Your objective: Retype each line of the material below word for word; pictures stay out.

Records to use:
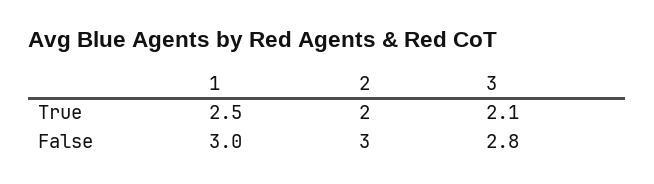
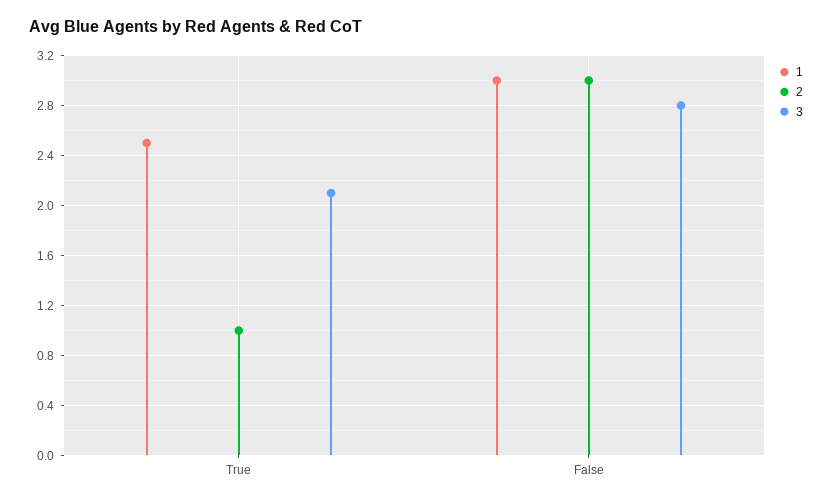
  {
    "1": {
      "True": 2.5,
      "False": 3
    },
    "2": {
-     "True": 2,
+     "True": 1,
      "False": 3
    },
    "3": {
      "True": 2.1,
      "False": 2.8
    }
  }

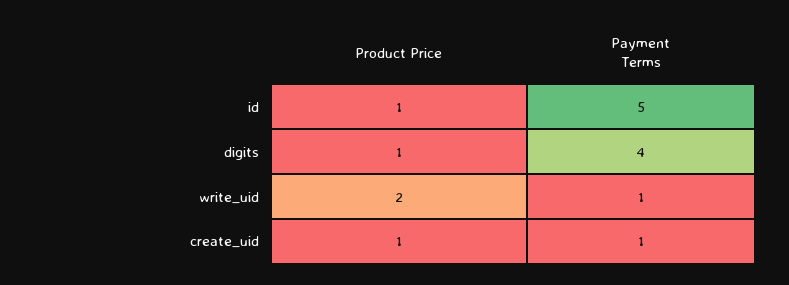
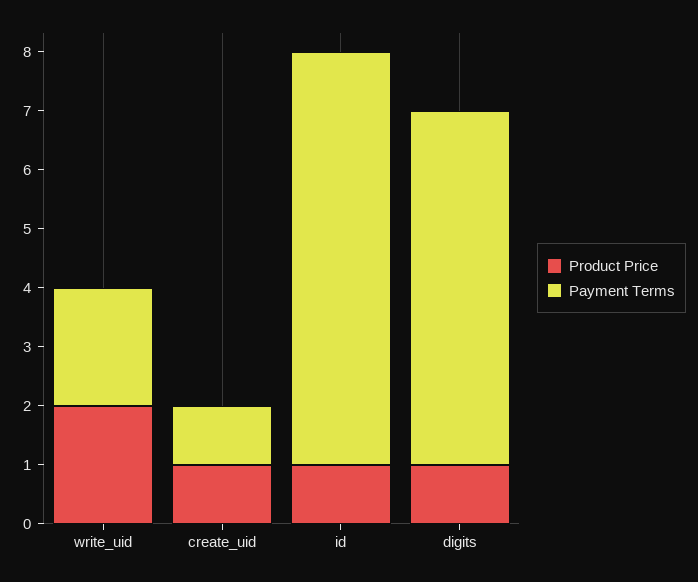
  {
    "Product Price": {
      "id": 1,
      "digits": 1,
      "write_uid": 2,
      "create_uid": 1
    },
    "Payment Terms": {
-     "id": 5,
+     "id": 7,
-     "digits": 4,
+     "digits": 6,
-     "write_uid": 1,
+     "write_uid": 2,
      "create_uid": 1
    }
  }

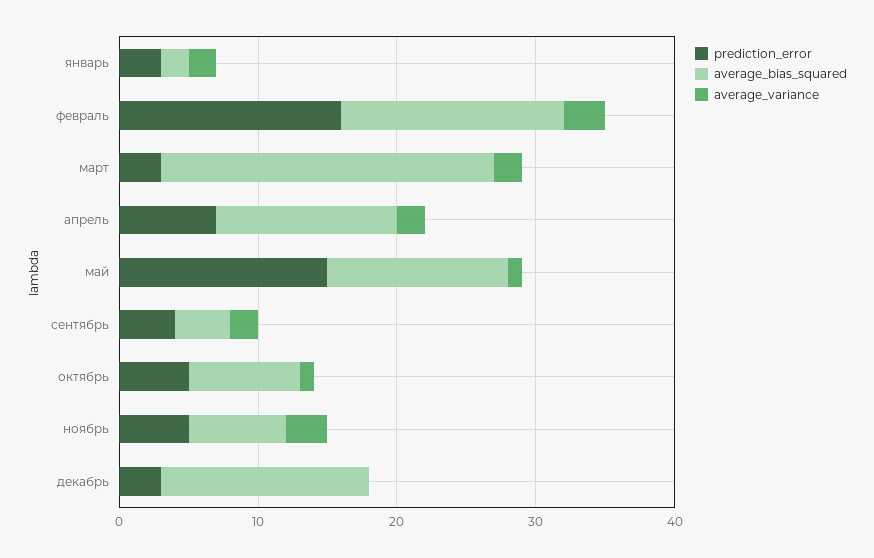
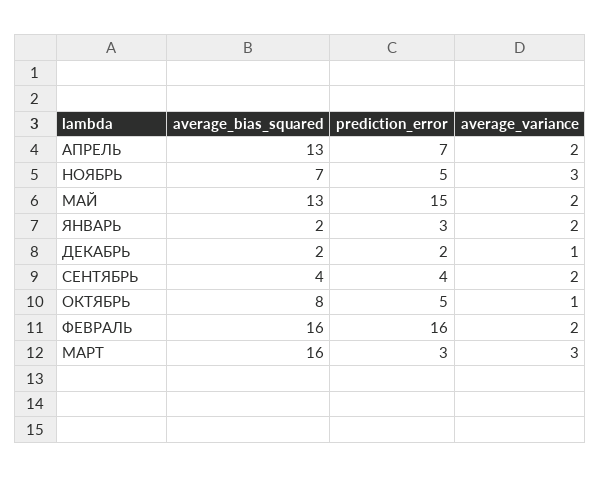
  {
    "prediction_error": {
      "январь": 3,
      "февраль": 16,
      "март": 3,
      "апрель": 7,
      "май": 15,
      "сентябрь": 4,
      "октябрь": 5,
      "ноябрь": 5,
-     "декабрь": 3
+     "декабрь": 2
    },
    "average_bias_squared": {
      "январь": 2,
      "февраль": 16,
-     "март": 24,
+     "март": 16,
      "апрель": 13,
      "май": 13,
      "сентябрь": 4,
      "октябрь": 8,
      "ноябрь": 7,
-     "декабрь": 15
+     "декабрь": 2
    },
    "average_variance": {
      "январь": 2,
-     "февраль": 3,
+     "февраль": 2,
-     "март": 2,
+     "март": 3,
      "апрель": 2,
-     "май": 1,
+     "май": 2,
      "сентябрь": 2,
      "октябрь": 1,
      "ноябрь": 3,
-     "декабрь": 0
+     "декабрь": 1
    }
  }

Output for this exercise:
  {
    "1": {
      "True": 2.5,
      "False": 3
    },
    "2": {
-     "True": 2,
+     "True": 1,
      "False": 3
    },
    "3": {
      "True": 2.1,
      "False": 2.8
    }
  }

  {
    "Product Price": {
      "id": 1,
      "digits": 1,
      "write_uid": 2,
      "create_uid": 1
    },
    "Payment Terms": {
-     "id": 5,
+     "id": 7,
-     "digits": 4,
+     "digits": 6,
-     "write_uid": 1,
+     "write_uid": 2,
      "create_uid": 1
    }
  }

  {
    "prediction_error": {
      "январь": 3,
      "февраль": 16,
      "март": 3,
      "апрель": 7,
      "май": 15,
      "сентябрь": 4,
      "октябрь": 5,
      "ноябрь": 5,
-     "декабрь": 3
+     "декабрь": 2
    },
    "average_bias_squared": {
      "январь": 2,
      "февраль": 16,
-     "март": 24,
+     "март": 16,
      "апрель": 13,
      "май": 13,
      "сентябрь": 4,
      "октябрь": 8,
      "ноябрь": 7,
-     "декабрь": 15
+     "декабрь": 2
    },
    "average_variance": {
      "январь": 2,
-     "февраль": 3,
+     "февраль": 2,
-     "март": 2,
+     "март": 3,
      "апрель": 2,
-     "май": 1,
+     "май": 2,
      "сентябрь": 2,
      "октябрь": 1,
      "ноябрь": 3,
-     "декабрь": 0
+     "декабрь": 1
    }
  }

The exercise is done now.